In comparison with healthy control respiratory samples, lung sections obtained from both COVID-19 related acute respiratory distress syndrome (ARDS) and non-COVID-19 ARDS patients showed intense staining with HABP treatment in the alveolar-capillary barrier. Moreover, strong heterogeneous staining was observed in diffuse alveolar hemorrhage and distended alveolar-capillary membrane in the COVID-19 lung samples.
Altogether, for both COVID-19-related ARDS and non-COVID-19-related ARDS, there was a trend toward stronger staining of the blood vessels corresponding to the severity of tissue damage.
The respiratory samples obtained from COVID-19 patients showed an average of 14 times higher dsDNA content as compared to that of healthy participants; eight respiratory samples had 10 times higher dsDNA content. However, the average dsDNA concentrations were similar among COVID-19 and CF samples.
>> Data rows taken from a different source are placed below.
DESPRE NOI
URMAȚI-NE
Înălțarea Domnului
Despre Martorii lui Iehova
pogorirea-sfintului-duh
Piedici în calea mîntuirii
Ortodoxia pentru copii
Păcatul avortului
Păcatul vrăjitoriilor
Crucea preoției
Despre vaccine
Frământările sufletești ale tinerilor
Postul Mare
Furthermore, a significant decline in levels of antiviral type I interferon-α2 (IFN-α2) and platelet-derived growth factor AA (PDGF-AA) in COVID-19 sputum samples was found as compared to that in healthy controls. In addition, interleukin 13 (IL-13) levels in COVID-19 samples were remarkably different from those of healthy controls.
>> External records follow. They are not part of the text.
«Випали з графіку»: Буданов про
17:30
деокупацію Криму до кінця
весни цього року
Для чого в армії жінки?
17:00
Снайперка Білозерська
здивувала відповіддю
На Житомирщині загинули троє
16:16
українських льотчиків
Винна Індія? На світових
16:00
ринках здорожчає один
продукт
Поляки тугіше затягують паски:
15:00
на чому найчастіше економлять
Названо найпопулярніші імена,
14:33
Various other chemokines and cytokines were significantly upregulated in the COVID-19 samples as compared to healthy controls, including tumor necrosis factor (TNF), IL6, IFNy, IL10, IL1β, IL18, macrophage colony-stimulating factor (M-CSF), RANTES (Regulated Upon Activation, Normal T Cell Expressed, and Secreted).
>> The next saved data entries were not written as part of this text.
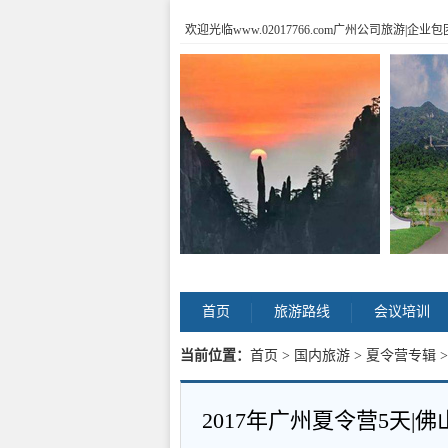
欢迎光临www.02017766.com广州公司旅游
首页
旅游路线
会议培训
当前位置：
首页
>
国内旅游
>
夏令营专辑
内容
2017年广州夏令营5天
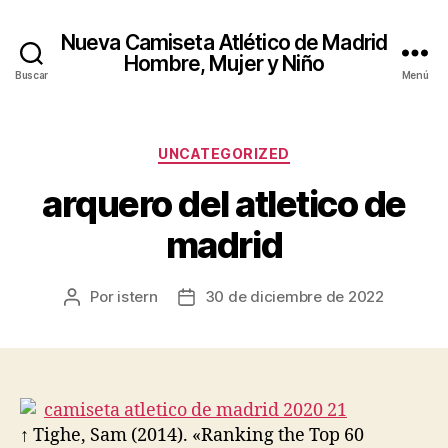
Nueva Camiseta Atlético de Madrid
Hombre, Mujer y Niño
Buscar
Menú
Categorías
UNCATEGORIZED
arquero del atletico de
madrid
Por
istern
30 de diciembre de 2022
Autor
Fecha
de
de
la
la
entrada
entrada
↑ Tighe, Sam (2014). «Ranking the Top 60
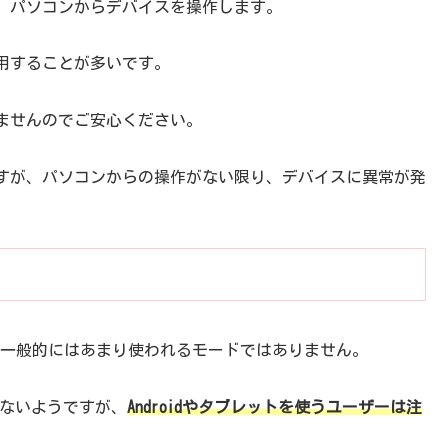
、パソコンからデバイスを操作します。
用することが多いです。
ませんのでご安心ください。
すが、パソコンからの操作がない限り、デバイスに異常が発
ですが、一般的にはあまり使われるモードではありません。
ことはないようですが、
Androidやタブレットを使うユーザーは注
The study findings showed that the increase in HA and dsDNA levels in COVID-19 ARDS respiratory sputum samples was associated with a higher inflammatory burden in COVID-19. This indicated that DNA and HA may serve as efficient targets for COVID-19 therapy. The researchers believe that the development of treatments that target the respiratory secretions produced in such infections can prove instrumental in improving clinical outcomes of severe COVID-19 and ARDS.
medRxiv publishes preliminary scientific reports that are not peer-reviewed and, therefore, should not be regarded as conclusive, guide clinical practice/health-related behavior, or treated as established information.